• _WHAT TO PRODUCE_:
Exact copy, pictures excluded: print the lines from the one with "Scale: 8 nanometers per pixel |" through the final line of the records.

• _TASK DATA_:
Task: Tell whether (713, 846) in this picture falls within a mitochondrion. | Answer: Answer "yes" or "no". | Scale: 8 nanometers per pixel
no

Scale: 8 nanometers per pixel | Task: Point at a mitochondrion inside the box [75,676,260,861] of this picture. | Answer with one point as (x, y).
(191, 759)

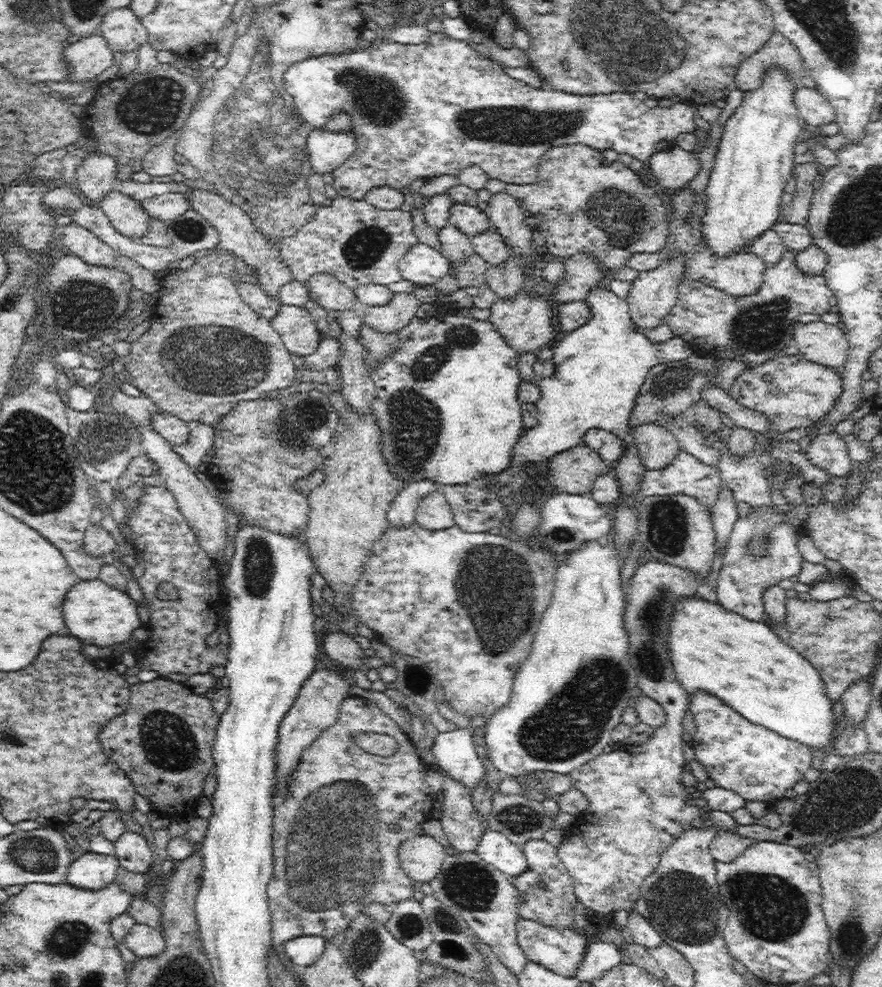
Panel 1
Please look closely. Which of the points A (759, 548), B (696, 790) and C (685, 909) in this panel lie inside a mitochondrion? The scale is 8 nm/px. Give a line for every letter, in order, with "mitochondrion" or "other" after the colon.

• _TASK OUTPUT_:
Scale: 8 nanometers per pixel | Task: Point at a mitochondrion inside the box [75,676,260,861] of this picture. | Answer with one point as (x, y).
(191, 759)

Panel 1
Please look closely. Which of the points A (759, 548), B (696, 790) and C (685, 909) in this panel lie inside a mitochondrion? The scale is 8 nm/px. Give a line for every letter, in order, with "mitochondrion" or "other" after the colon.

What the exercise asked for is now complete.